• _About this exercise_
Check every line below for the string "SELECT". Copy the ones that have it.

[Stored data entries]
======
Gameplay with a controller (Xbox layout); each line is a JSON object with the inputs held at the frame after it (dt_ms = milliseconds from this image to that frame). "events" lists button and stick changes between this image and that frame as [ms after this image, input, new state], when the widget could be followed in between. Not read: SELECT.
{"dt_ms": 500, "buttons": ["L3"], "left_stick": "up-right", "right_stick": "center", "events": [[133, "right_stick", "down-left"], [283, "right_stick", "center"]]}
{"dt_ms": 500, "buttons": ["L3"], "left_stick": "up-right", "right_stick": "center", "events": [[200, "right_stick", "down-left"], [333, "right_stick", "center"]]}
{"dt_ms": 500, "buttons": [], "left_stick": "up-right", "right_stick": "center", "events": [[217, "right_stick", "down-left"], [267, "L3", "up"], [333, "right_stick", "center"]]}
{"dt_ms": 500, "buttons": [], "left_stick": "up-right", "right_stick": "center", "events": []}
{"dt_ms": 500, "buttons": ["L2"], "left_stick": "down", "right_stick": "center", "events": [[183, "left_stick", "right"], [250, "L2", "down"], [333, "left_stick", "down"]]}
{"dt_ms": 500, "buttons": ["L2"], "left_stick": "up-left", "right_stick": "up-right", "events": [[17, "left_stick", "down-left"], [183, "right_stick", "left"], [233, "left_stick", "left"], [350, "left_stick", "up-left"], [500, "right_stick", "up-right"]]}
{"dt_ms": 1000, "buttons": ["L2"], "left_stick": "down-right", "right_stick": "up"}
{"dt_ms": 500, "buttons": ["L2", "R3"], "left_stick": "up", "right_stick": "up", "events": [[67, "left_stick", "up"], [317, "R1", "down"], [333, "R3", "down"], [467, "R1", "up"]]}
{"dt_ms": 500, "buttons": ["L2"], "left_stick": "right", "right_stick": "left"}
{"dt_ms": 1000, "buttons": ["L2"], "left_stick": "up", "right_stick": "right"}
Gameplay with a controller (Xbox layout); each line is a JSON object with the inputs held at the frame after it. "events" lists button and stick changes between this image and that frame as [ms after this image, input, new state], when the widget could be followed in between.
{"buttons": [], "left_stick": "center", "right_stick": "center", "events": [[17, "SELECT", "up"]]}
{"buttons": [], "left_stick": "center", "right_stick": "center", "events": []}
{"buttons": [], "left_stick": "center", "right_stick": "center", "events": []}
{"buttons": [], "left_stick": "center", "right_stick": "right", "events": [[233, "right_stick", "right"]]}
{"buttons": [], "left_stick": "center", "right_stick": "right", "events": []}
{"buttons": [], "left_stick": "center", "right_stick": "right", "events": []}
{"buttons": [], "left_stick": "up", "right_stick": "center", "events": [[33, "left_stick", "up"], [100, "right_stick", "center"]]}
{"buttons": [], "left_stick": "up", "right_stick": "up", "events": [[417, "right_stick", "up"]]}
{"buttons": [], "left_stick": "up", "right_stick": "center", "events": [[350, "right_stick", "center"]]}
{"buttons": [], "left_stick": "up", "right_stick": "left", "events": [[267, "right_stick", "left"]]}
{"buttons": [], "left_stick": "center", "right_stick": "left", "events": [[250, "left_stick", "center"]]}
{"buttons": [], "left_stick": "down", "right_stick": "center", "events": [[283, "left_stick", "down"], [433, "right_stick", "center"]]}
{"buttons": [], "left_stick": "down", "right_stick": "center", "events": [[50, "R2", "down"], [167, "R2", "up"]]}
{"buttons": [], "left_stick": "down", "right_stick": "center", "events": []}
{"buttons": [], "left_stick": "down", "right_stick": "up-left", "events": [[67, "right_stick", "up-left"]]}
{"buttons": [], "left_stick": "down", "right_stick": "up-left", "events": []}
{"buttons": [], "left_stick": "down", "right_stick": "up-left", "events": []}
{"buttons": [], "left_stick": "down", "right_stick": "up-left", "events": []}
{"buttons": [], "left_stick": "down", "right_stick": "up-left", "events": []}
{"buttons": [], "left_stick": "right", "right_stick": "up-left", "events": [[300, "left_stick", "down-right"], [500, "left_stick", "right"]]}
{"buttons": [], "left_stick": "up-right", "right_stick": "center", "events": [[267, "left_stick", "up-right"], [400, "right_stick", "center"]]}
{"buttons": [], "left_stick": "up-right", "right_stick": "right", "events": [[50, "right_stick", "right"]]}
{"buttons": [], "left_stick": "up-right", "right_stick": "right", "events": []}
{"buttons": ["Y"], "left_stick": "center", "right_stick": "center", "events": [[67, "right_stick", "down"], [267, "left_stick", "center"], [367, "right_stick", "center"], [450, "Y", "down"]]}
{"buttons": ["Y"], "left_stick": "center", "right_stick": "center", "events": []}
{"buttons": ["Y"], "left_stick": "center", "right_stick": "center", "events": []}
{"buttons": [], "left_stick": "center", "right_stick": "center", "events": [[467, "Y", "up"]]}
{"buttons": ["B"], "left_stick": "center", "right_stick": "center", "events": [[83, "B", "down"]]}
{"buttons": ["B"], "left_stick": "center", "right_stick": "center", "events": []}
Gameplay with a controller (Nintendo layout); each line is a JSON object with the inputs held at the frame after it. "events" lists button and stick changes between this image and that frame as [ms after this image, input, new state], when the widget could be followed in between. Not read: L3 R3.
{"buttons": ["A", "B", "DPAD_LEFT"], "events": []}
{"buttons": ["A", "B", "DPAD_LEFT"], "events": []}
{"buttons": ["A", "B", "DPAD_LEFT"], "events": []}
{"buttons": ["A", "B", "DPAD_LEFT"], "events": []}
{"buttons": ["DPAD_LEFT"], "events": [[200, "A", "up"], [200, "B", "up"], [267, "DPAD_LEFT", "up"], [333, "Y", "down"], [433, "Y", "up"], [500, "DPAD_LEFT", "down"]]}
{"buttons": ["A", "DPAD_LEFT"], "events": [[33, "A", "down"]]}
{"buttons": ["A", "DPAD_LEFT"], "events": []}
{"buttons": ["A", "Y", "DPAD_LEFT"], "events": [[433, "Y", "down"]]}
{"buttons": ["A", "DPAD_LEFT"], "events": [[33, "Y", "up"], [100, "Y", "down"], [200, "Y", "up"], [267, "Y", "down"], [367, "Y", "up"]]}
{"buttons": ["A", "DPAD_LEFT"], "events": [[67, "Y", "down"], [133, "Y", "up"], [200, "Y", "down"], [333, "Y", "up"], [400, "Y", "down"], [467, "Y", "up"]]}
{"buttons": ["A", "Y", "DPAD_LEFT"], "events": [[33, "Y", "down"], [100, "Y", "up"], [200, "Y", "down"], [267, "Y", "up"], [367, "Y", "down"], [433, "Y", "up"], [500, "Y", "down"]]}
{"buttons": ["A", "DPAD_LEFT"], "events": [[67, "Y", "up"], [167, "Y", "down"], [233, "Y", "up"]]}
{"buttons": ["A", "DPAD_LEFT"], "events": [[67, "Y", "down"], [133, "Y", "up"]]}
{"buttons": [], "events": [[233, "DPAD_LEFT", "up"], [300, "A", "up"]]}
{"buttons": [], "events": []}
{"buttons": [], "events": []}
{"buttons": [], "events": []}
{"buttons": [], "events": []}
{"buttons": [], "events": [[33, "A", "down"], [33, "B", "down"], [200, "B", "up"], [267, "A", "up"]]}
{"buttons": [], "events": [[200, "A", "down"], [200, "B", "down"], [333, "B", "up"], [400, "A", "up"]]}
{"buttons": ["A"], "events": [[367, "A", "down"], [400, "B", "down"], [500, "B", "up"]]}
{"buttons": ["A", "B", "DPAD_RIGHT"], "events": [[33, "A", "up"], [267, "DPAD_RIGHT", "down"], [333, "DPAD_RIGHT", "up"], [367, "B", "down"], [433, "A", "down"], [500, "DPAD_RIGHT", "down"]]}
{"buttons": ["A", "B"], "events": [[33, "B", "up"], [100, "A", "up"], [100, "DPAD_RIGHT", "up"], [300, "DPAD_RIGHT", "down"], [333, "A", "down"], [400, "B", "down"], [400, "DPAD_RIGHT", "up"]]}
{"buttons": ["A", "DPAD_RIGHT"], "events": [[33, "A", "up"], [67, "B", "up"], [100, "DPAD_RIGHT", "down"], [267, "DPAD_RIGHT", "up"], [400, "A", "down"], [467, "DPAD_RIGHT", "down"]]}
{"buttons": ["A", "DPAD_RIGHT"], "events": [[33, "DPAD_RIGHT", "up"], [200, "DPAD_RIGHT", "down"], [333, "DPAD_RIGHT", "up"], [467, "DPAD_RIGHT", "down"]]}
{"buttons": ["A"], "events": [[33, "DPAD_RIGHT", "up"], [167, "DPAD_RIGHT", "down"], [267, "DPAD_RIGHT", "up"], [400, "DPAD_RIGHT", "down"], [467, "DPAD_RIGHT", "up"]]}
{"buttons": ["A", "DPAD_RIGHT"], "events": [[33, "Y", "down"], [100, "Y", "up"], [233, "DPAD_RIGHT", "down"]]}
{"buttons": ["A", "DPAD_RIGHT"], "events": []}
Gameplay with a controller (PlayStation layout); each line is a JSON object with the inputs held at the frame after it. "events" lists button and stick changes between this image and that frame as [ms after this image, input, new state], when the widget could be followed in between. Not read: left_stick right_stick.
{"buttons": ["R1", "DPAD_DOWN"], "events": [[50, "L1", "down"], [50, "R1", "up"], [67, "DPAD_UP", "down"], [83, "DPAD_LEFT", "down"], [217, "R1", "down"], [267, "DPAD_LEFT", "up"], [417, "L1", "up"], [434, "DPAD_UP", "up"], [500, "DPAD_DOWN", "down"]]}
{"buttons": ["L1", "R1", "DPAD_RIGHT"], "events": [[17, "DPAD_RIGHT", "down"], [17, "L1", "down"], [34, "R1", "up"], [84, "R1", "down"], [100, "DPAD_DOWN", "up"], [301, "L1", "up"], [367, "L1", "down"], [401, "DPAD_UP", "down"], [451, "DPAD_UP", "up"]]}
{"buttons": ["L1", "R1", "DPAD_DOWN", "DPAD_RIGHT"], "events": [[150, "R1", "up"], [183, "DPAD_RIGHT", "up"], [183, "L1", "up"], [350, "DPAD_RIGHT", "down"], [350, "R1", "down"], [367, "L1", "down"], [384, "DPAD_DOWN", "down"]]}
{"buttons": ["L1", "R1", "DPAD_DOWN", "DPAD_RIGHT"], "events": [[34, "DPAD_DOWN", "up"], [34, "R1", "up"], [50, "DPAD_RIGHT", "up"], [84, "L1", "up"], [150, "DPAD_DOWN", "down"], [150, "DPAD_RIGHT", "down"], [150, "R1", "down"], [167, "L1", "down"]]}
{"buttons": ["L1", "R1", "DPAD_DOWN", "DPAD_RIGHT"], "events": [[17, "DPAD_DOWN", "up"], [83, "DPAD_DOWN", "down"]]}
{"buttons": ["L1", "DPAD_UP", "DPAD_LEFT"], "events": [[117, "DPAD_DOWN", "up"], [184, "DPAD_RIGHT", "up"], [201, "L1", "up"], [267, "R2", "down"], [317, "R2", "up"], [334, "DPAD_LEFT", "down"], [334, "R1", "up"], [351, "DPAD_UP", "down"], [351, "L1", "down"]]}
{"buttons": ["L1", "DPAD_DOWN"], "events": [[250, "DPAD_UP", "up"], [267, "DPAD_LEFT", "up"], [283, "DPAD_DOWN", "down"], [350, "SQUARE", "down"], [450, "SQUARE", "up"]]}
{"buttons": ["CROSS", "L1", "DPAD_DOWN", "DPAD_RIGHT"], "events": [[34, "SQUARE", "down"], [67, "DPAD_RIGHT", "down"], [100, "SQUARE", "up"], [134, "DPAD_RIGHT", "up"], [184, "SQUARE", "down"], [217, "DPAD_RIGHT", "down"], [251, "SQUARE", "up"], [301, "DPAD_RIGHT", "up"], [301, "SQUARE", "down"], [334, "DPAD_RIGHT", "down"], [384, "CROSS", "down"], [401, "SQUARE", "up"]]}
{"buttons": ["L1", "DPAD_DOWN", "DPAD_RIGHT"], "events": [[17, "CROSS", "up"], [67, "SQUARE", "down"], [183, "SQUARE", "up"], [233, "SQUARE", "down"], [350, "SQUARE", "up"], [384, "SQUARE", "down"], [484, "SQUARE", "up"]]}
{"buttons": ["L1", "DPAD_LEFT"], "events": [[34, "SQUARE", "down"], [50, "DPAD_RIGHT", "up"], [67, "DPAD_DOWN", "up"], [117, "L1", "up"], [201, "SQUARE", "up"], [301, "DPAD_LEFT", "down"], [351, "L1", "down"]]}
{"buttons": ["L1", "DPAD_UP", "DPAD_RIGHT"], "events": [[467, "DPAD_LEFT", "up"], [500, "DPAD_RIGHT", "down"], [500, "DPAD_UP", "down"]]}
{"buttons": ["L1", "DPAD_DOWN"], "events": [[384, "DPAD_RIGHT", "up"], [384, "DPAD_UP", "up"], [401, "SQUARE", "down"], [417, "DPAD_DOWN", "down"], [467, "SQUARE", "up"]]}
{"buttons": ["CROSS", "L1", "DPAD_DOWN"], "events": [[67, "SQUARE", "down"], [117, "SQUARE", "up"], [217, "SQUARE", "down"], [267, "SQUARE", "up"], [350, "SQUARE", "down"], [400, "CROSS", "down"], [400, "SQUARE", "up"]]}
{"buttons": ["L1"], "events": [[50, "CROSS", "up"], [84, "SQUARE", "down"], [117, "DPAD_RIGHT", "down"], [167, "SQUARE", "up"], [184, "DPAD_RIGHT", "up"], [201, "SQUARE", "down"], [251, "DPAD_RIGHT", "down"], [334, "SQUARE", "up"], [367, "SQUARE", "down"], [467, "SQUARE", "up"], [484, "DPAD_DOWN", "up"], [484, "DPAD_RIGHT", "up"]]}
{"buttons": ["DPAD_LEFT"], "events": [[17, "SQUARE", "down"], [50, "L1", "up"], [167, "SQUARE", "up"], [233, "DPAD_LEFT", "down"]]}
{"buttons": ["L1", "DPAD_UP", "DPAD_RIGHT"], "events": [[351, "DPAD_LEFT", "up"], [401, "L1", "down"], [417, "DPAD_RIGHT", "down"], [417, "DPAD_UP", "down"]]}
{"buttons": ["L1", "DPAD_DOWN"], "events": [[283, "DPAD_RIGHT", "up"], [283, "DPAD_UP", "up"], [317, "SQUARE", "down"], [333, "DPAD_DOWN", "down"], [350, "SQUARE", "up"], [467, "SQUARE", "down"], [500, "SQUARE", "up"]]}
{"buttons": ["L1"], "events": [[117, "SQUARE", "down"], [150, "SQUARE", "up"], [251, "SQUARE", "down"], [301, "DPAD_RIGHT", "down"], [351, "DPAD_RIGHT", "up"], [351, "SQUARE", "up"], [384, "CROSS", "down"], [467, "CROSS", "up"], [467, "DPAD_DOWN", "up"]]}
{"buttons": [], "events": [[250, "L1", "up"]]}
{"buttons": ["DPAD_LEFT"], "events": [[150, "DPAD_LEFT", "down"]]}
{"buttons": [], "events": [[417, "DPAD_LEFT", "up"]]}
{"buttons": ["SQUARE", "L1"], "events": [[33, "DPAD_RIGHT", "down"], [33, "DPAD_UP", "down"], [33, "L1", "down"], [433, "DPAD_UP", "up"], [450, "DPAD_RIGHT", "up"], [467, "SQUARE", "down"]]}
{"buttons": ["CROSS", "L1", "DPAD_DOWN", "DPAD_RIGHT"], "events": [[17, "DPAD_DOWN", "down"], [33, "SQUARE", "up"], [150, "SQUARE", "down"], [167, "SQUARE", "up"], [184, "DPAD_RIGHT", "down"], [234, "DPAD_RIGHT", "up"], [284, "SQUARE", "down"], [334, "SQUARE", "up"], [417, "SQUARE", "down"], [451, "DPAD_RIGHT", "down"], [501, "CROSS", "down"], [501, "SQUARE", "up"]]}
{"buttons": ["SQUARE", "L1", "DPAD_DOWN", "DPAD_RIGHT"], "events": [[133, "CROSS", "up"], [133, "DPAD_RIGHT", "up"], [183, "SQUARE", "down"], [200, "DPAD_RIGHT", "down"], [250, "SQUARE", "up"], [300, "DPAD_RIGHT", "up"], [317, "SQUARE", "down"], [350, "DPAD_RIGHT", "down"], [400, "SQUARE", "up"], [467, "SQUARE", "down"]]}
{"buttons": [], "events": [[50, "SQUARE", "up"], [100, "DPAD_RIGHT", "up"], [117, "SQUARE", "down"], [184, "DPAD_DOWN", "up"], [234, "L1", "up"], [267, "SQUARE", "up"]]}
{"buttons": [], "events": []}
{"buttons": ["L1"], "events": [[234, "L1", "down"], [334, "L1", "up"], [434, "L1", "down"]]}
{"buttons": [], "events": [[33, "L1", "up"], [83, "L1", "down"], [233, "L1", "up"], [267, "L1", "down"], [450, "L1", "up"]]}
======
• _Response box_
Gameplay with a controller (Xbox layout); each line is a JSON object with the inputs held at the frame after it (dt_ms = milliseconds from this image to that frame). "events" lists button and stick changes between this image and that frame as [ms after this image, input, new state], when the widget could be followed in between. Not read: SELECT.
{"buttons": [], "left_stick": "center", "right_stick": "center", "events": [[17, "SELECT", "up"]]}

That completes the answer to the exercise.